Activity ::
Search the listing for the word "KiCad". Copy every line where it is found.

Records for the exercise ::

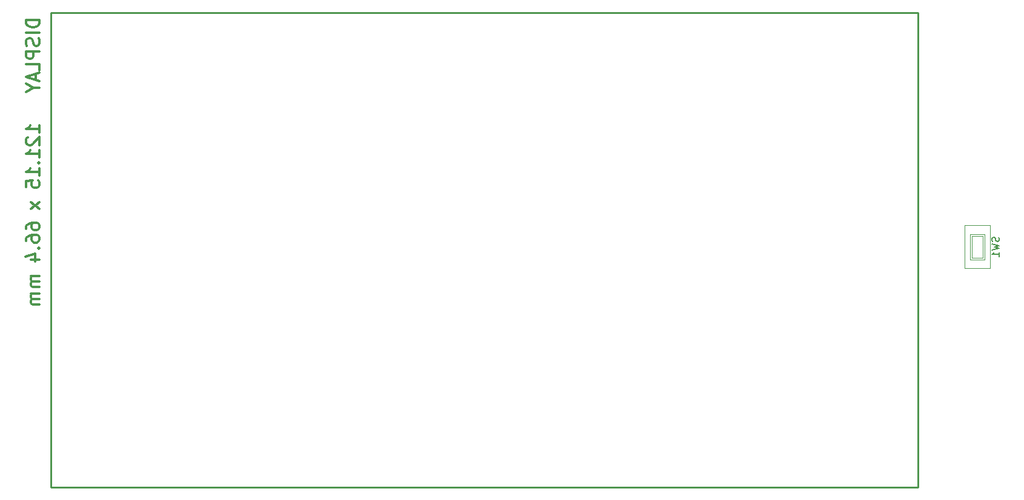
<source format=gbr>
G04 #@! TF.GenerationSoftware,KiCad,Pcbnew,5.0.1-33cea8e~68~ubuntu18.04.1*
G04 #@! TF.CreationDate,2018-11-04T18:28:44+03:00*
G04 #@! TF.ProjectId,AA-PI-Display-Board-RaspberryPi3,41412D50492D446973706C61792D426F,02*
G04 #@! TF.SameCoordinates,Original*
G04 #@! TF.FileFunction,Other,Fab,Bot*
%FSLAX46Y46*%
G04 Gerber Fmt 4.6, Leading zero omitted, Abs format (unit mm)*
G04 Created by KiCad (PCBNEW 5.0.1-33cea8e~68~ubuntu18.04.1) date Sun 04 Nov 2018 18:28:44 MSK*
%MOMM*%
%LPD*%
G01*
G04 APERTURE LIST*
%ADD10C,0.254000*%
%ADD11C,0.375000*%
%ADD12C,0.100000*%
%ADD13C,0.150000*%
G04 APERTURE END LIST*
D10*
X177030000Y-130810000D02*
X55880000Y-130810000D01*
D11*
X54264285Y-65464285D02*
X52464285Y-65464285D01*
X52464285Y-65892857D01*
X52550000Y-66150000D01*
X52721428Y-66321428D01*
X52892857Y-66407142D01*
X53235714Y-66492857D01*
X53492857Y-66492857D01*
X53835714Y-66407142D01*
X54007142Y-66321428D01*
X54178571Y-66150000D01*
X54264285Y-65892857D01*
X54264285Y-65464285D01*
X54264285Y-67264285D02*
X52464285Y-67264285D01*
X54178571Y-68035714D02*
X54264285Y-68292857D01*
X54264285Y-68721428D01*
X54178571Y-68892857D01*
X54092857Y-68978571D01*
X53921428Y-69064285D01*
X53750000Y-69064285D01*
X53578571Y-68978571D01*
X53492857Y-68892857D01*
X53407142Y-68721428D01*
X53321428Y-68378571D01*
X53235714Y-68207142D01*
X53150000Y-68121428D01*
X52978571Y-68035714D01*
X52807142Y-68035714D01*
X52635714Y-68121428D01*
X52550000Y-68207142D01*
X52464285Y-68378571D01*
X52464285Y-68807142D01*
X52550000Y-69064285D01*
X54264285Y-69835714D02*
X52464285Y-69835714D01*
X52464285Y-70521428D01*
X52550000Y-70692857D01*
X52635714Y-70778571D01*
X52807142Y-70864285D01*
X53064285Y-70864285D01*
X53235714Y-70778571D01*
X53321428Y-70692857D01*
X53407142Y-70521428D01*
X53407142Y-69835714D01*
X54264285Y-72492857D02*
X54264285Y-71635714D01*
X52464285Y-71635714D01*
X53750000Y-73007142D02*
X53750000Y-73864285D01*
X54264285Y-72835714D02*
X52464285Y-73435714D01*
X54264285Y-74035714D01*
X53407142Y-74978571D02*
X54264285Y-74978571D01*
X52464285Y-74378571D02*
X53407142Y-74978571D01*
X52464285Y-75578571D01*
X54264285Y-81235714D02*
X54264285Y-80207142D01*
X54264285Y-80721428D02*
X52464285Y-80721428D01*
X52721428Y-80550000D01*
X52892857Y-80378571D01*
X52978571Y-80207142D01*
X52635714Y-81921428D02*
X52550000Y-82007142D01*
X52464285Y-82178571D01*
X52464285Y-82607142D01*
X52550000Y-82778571D01*
X52635714Y-82864285D01*
X52807142Y-82950000D01*
X52978571Y-82950000D01*
X53235714Y-82864285D01*
X54264285Y-81835714D01*
X54264285Y-82950000D01*
X54264285Y-84664285D02*
X54264285Y-83635714D01*
X54264285Y-84150000D02*
X52464285Y-84150000D01*
X52721428Y-83978571D01*
X52892857Y-83807142D01*
X52978571Y-83635714D01*
X54092857Y-85435714D02*
X54178571Y-85521428D01*
X54264285Y-85435714D01*
X54178571Y-85350000D01*
X54092857Y-85435714D01*
X54264285Y-85435714D01*
X54264285Y-87235714D02*
X54264285Y-86207142D01*
X54264285Y-86721428D02*
X52464285Y-86721428D01*
X52721428Y-86550000D01*
X52892857Y-86378571D01*
X52978571Y-86207142D01*
X52464285Y-88864285D02*
X52464285Y-88007142D01*
X53321428Y-87921428D01*
X53235714Y-88007142D01*
X53150000Y-88178571D01*
X53150000Y-88607142D01*
X53235714Y-88778571D01*
X53321428Y-88864285D01*
X53492857Y-88950000D01*
X53921428Y-88950000D01*
X54092857Y-88864285D01*
X54178571Y-88778571D01*
X54264285Y-88607142D01*
X54264285Y-88178571D01*
X54178571Y-88007142D01*
X54092857Y-87921428D01*
X54264285Y-90921428D02*
X53064285Y-91864285D01*
X53064285Y-90921428D02*
X54264285Y-91864285D01*
X52464285Y-94692857D02*
X52464285Y-94350000D01*
X52550000Y-94178571D01*
X52635714Y-94092857D01*
X52892857Y-93921428D01*
X53235714Y-93835714D01*
X53921428Y-93835714D01*
X54092857Y-93921428D01*
X54178571Y-94007142D01*
X54264285Y-94178571D01*
X54264285Y-94521428D01*
X54178571Y-94692857D01*
X54092857Y-94778571D01*
X53921428Y-94864285D01*
X53492857Y-94864285D01*
X53321428Y-94778571D01*
X53235714Y-94692857D01*
X53150000Y-94521428D01*
X53150000Y-94178571D01*
X53235714Y-94007142D01*
X53321428Y-93921428D01*
X53492857Y-93835714D01*
X52464285Y-96407142D02*
X52464285Y-96064285D01*
X52550000Y-95892857D01*
X52635714Y-95807142D01*
X52892857Y-95635714D01*
X53235714Y-95550000D01*
X53921428Y-95550000D01*
X54092857Y-95635714D01*
X54178571Y-95721428D01*
X54264285Y-95892857D01*
X54264285Y-96235714D01*
X54178571Y-96407142D01*
X54092857Y-96492857D01*
X53921428Y-96578571D01*
X53492857Y-96578571D01*
X53321428Y-96492857D01*
X53235714Y-96407142D01*
X53150000Y-96235714D01*
X53150000Y-95892857D01*
X53235714Y-95721428D01*
X53321428Y-95635714D01*
X53492857Y-95550000D01*
X54092857Y-97350000D02*
X54178571Y-97435714D01*
X54264285Y-97350000D01*
X54178571Y-97264285D01*
X54092857Y-97350000D01*
X54264285Y-97350000D01*
X53064285Y-98978571D02*
X54264285Y-98978571D01*
X52378571Y-98550000D02*
X53664285Y-98121428D01*
X53664285Y-99235714D01*
X54264285Y-101292857D02*
X53064285Y-101292857D01*
X53235714Y-101292857D02*
X53150000Y-101378571D01*
X53064285Y-101550000D01*
X53064285Y-101807142D01*
X53150000Y-101978571D01*
X53321428Y-102064285D01*
X54264285Y-102064285D01*
X53321428Y-102064285D02*
X53150000Y-102150000D01*
X53064285Y-102321428D01*
X53064285Y-102578571D01*
X53150000Y-102750000D01*
X53321428Y-102835714D01*
X54264285Y-102835714D01*
X54264285Y-103692857D02*
X53064285Y-103692857D01*
X53235714Y-103692857D02*
X53150000Y-103778571D01*
X53064285Y-103950000D01*
X53064285Y-104207142D01*
X53150000Y-104378571D01*
X53321428Y-104464285D01*
X54264285Y-104464285D01*
X53321428Y-104464285D02*
X53150000Y-104550000D01*
X53064285Y-104721428D01*
X53064285Y-104978571D01*
X53150000Y-105150000D01*
X53321428Y-105235714D01*
X54264285Y-105235714D01*
D10*
X177030000Y-64410000D02*
X177030000Y-130810000D01*
X55880000Y-64410000D02*
X177030000Y-64410000D01*
X55880000Y-130810000D02*
X55880000Y-64410000D01*
D12*
G04 #@! TO.C,SW1*
X186350000Y-98950000D02*
X186350000Y-95450000D01*
X186350000Y-95450000D02*
X184350000Y-95450000D01*
X184350000Y-95450000D02*
X184350000Y-98950000D01*
X184350000Y-98950000D02*
X186350000Y-98950000D01*
X184550000Y-98700000D02*
X184550000Y-95700000D01*
X186150000Y-98700000D02*
X186150000Y-95700000D01*
X186150000Y-95700000D02*
X184550000Y-95700000D01*
X186150000Y-98700000D02*
X184550000Y-98700000D01*
X183550000Y-100200000D02*
X183550000Y-94200000D01*
X187150000Y-100200000D02*
X187150000Y-94200000D01*
X187150000Y-100200000D02*
X183550000Y-100200000D01*
X187150000Y-94200000D02*
X183550000Y-94200000D01*
G04 #@! TD*
G04 #@! TO.C,SW1*
D13*
X188354761Y-95866666D02*
X188402380Y-96009523D01*
X188402380Y-96247619D01*
X188354761Y-96342857D01*
X188307142Y-96390476D01*
X188211904Y-96438095D01*
X188116666Y-96438095D01*
X188021428Y-96390476D01*
X187973809Y-96342857D01*
X187926190Y-96247619D01*
X187878571Y-96057142D01*
X187830952Y-95961904D01*
X187783333Y-95914285D01*
X187688095Y-95866666D01*
X187592857Y-95866666D01*
X187497619Y-95914285D01*
X187450000Y-95961904D01*
X187402380Y-96057142D01*
X187402380Y-96295238D01*
X187450000Y-96438095D01*
X187402380Y-96771428D02*
X188402380Y-97009523D01*
X187688095Y-97200000D01*
X188402380Y-97390476D01*
X187402380Y-97628571D01*
X188402380Y-98533333D02*
X188402380Y-97961904D01*
X188402380Y-98247619D02*
X187402380Y-98247619D01*
X187545238Y-98152380D01*
X187640476Y-98057142D01*
X187688095Y-97961904D01*
G04 #@! TD*
M02*

</source>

Response area ::
G04 #@! TF.GenerationSoftware,KiCad,Pcbnew,5.0.1-33cea8e~68~ubuntu18.04.1*
G04 Created by KiCad (PCBNEW 5.0.1-33cea8e~68~ubuntu18.04.1) date Sun 04 Nov 2018 18:28:44 MSK*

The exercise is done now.